Jim> Stallman wants Guile to use MULE's encoding, which I think is
Jim> horrible.

Gross.

Does he have some real objection to Unicode?  Or is this just an
arbitrary and quixotic decision?

Jim> There's no nice way to deal with variable-length characters.
Jim> string-length and string-ref are just hopeless, if you want to
Jim> preserve the properties promised by R4RS.

I only have R3.99RS here, so I don't know what properties are
guaranteed.  But many string functions are losers with a multibyte
encoding.  For instance string-set! can resize the string's buffer.

Jim> Wide characters are better, but Stallman is opposed to them.  He
Jim> feels they will waste memory (not a good argument --- sometimes
Jim> memory is worth wasting) and will make interoperation with
Jim> ordinary C code harder (this is a good point).

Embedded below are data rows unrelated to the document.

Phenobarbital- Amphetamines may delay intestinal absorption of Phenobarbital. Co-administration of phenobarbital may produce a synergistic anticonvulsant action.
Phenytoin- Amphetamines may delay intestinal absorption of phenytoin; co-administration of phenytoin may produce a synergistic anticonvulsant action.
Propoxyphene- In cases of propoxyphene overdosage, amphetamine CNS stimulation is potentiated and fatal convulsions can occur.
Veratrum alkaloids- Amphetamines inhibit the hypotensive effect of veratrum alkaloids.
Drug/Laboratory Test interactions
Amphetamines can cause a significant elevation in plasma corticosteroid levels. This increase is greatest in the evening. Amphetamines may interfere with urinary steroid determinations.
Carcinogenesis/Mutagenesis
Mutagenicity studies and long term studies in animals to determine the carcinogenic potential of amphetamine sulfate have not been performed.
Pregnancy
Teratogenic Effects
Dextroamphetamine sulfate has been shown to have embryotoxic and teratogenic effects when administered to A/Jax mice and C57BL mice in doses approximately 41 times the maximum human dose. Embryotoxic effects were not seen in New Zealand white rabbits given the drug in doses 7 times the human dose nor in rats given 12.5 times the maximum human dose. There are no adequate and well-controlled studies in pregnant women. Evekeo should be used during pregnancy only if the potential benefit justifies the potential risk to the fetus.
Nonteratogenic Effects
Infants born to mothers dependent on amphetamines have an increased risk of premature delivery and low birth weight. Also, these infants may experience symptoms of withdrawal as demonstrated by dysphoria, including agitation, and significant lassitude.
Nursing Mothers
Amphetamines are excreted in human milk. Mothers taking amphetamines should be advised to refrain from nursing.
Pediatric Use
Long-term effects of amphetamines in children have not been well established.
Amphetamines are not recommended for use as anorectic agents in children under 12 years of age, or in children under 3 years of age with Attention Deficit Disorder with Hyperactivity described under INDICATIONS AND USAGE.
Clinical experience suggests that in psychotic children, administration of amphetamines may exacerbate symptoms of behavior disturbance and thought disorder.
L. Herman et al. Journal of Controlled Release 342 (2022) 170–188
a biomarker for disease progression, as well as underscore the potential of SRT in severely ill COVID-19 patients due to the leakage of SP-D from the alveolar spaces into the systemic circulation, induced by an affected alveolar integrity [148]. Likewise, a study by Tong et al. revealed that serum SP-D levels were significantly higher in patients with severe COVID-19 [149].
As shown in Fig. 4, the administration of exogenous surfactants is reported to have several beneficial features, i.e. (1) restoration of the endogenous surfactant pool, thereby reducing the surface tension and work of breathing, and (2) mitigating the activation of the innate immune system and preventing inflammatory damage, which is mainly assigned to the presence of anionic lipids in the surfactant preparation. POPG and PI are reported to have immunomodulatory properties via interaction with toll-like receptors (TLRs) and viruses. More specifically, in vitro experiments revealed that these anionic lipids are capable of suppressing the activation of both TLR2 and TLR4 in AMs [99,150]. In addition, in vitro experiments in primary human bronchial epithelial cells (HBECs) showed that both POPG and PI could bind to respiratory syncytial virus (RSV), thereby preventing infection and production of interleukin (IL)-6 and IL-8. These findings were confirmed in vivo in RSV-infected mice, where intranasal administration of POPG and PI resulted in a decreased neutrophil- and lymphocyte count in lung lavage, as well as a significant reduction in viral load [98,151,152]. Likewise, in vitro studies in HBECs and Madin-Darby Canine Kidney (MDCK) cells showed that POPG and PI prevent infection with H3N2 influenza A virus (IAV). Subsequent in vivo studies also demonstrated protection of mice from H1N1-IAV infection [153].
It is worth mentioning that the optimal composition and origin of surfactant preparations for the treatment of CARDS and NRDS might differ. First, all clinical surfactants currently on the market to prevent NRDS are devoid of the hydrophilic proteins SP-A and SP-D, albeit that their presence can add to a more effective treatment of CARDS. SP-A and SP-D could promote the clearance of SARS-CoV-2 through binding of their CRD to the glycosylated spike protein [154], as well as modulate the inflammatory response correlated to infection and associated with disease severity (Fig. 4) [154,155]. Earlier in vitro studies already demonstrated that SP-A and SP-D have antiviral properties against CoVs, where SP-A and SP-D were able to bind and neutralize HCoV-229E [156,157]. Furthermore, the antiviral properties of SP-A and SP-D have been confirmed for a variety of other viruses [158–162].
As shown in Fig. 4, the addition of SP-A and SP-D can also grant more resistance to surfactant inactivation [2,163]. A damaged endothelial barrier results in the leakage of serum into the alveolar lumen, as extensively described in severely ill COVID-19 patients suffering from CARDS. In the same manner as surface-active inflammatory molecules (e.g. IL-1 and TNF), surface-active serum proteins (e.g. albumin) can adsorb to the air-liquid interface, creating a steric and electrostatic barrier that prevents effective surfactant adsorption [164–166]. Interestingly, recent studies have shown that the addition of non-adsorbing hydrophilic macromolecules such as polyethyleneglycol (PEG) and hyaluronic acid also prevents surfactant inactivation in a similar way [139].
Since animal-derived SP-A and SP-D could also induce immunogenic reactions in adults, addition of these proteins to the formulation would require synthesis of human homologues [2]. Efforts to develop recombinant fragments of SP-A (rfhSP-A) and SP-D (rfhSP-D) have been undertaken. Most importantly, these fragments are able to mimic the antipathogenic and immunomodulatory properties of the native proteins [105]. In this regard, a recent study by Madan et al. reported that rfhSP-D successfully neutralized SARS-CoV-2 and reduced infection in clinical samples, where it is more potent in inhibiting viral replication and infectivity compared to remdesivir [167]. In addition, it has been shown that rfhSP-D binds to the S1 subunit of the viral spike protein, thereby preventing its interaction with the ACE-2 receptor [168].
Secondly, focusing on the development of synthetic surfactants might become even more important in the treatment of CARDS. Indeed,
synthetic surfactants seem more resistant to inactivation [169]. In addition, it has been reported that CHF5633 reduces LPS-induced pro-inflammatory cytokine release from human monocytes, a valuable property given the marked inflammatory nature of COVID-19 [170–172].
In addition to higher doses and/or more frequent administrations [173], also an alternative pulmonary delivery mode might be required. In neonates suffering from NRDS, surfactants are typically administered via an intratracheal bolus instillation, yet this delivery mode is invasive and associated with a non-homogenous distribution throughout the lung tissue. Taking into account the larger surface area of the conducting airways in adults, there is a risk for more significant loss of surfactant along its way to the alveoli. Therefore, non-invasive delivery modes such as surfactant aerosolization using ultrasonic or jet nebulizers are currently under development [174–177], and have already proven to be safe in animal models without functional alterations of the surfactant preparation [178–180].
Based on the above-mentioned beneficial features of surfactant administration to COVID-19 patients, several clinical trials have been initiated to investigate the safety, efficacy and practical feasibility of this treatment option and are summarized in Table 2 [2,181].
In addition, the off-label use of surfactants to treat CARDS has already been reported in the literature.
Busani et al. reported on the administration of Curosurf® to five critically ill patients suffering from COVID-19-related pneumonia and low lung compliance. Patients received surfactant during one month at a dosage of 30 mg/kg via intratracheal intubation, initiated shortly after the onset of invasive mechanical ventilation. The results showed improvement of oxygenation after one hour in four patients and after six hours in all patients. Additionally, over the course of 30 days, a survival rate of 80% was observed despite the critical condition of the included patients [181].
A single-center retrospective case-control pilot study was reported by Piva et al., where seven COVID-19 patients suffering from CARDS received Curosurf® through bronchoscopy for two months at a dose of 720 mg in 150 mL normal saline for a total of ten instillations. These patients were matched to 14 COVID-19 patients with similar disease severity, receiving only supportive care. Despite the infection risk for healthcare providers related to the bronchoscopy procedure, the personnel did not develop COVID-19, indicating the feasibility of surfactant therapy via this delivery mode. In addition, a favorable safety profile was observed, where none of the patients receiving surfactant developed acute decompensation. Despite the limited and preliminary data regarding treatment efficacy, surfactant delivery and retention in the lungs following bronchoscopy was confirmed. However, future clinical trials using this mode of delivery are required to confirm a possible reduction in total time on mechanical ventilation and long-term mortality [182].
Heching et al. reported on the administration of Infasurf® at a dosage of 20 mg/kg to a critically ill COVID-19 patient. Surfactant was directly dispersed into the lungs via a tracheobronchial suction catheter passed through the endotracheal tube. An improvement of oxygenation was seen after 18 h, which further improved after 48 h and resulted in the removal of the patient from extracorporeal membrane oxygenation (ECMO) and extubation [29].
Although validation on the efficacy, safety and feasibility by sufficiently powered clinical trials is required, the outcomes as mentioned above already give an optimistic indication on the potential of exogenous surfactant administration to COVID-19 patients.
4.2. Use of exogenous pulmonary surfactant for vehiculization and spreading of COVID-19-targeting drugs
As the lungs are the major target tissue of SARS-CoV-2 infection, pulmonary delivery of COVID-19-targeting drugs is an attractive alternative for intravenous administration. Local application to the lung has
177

C interoperability is indeed a problem.  For instance many functions
in posix.c would need to do a wide->multibyte conversion on their
arguments.  There are lots of examples of this, even mildly suprising
ones.  For instance the gettext library currently assumes C strings;
either a conversion would be necessary here (doesn't that seem
losing?), or gettext would need some hacking.  One could safely say
that this will be the case with basically every library you'd want to
interface with Guile.  So the choice of wide-vs-multibye would depend
in part on how often you think string operations happen in comparison
to interactions with other libraries.

I get the feeling that encoding choice has many dimensions of
complexity.  I also get the feeling that I don't know what all of them
are.


What's the word on excising mbstrings.[ch]?